Copy out every line of the material below, character for character, apart from the pictures.

◇ ◇ ◇ ◇ ◇

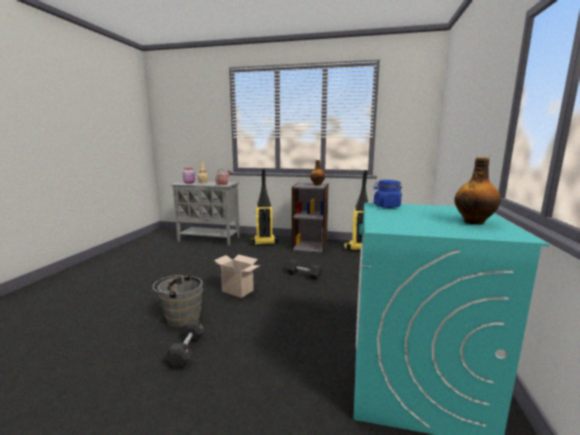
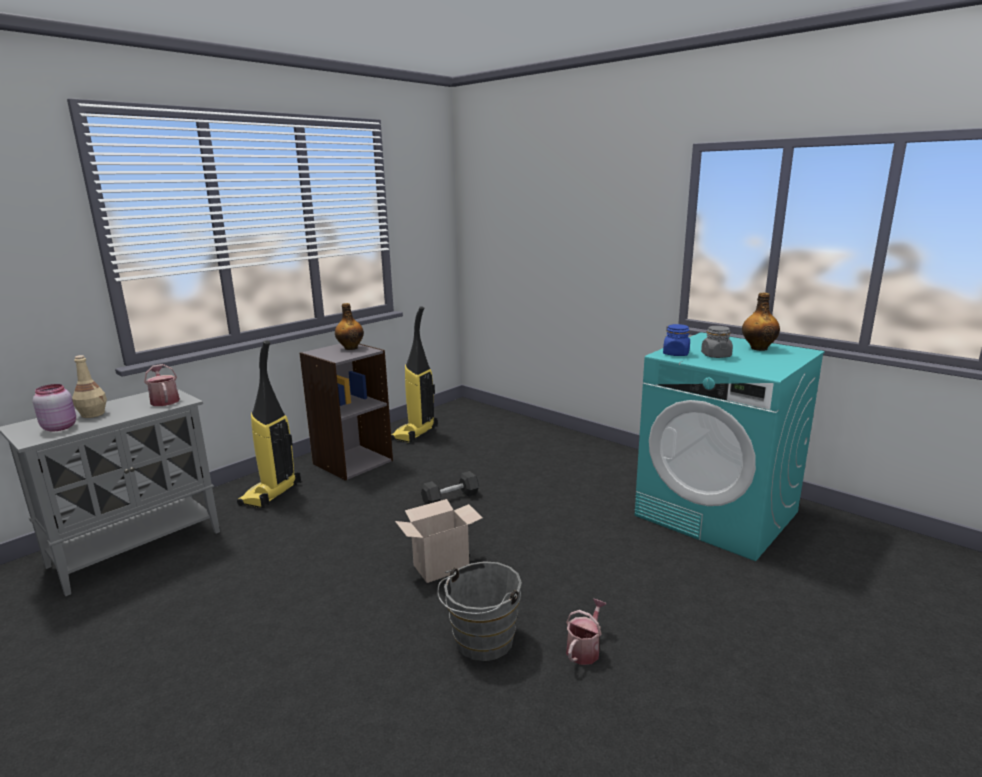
camera: 60 degrees left, 5 degrees up
(187, 350) = (585, 649): black dumbbell -> watering can
(408, 213) = (715, 355): none -> grey jar

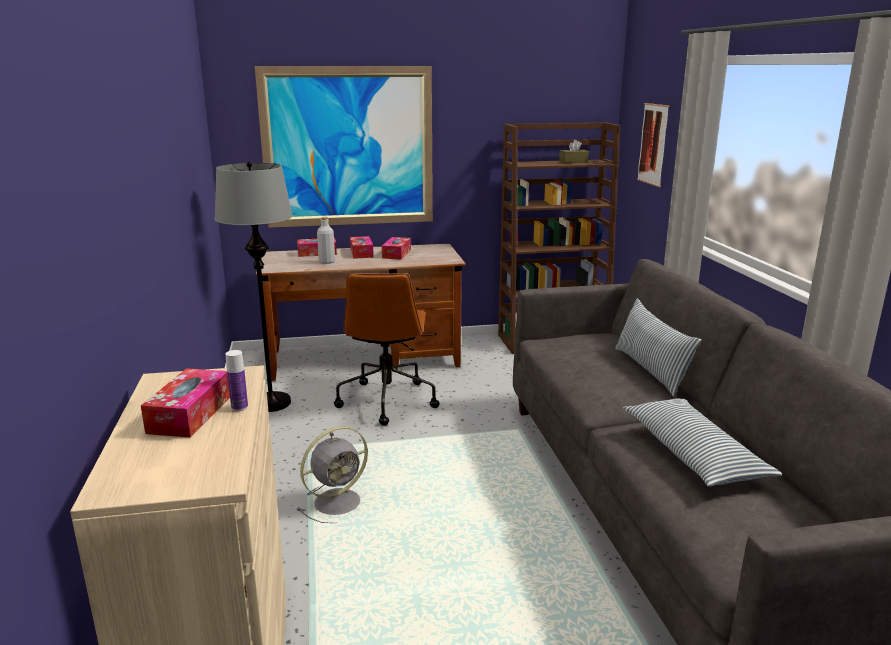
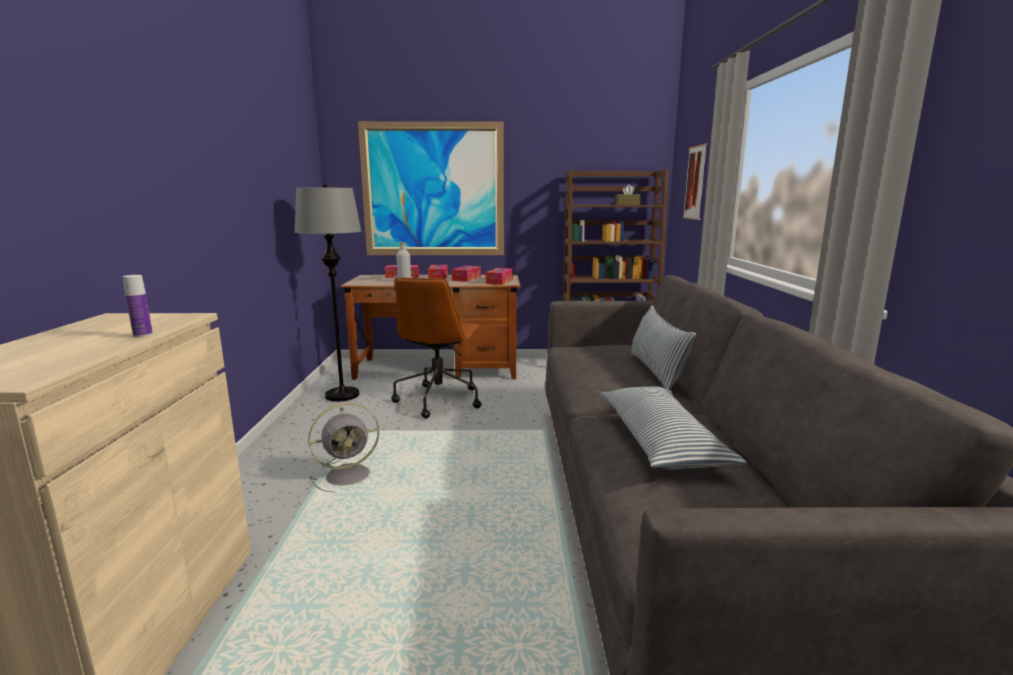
camera: 10 degrees right, 5 degrees down
(190, 414) = (90, 337): tissue box -> tissue box (499, 281)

◇ ◇ ◇ ◇ ◇

### The completed task
camera: 60 degrees left, 5 degrees up
(187, 350) = (585, 649): black dumbbell -> watering can
(408, 213) = (715, 355): none -> grey jar

camera: 10 degrees right, 5 degrees down
(190, 414) = (90, 337): tissue box -> tissue box (499, 281)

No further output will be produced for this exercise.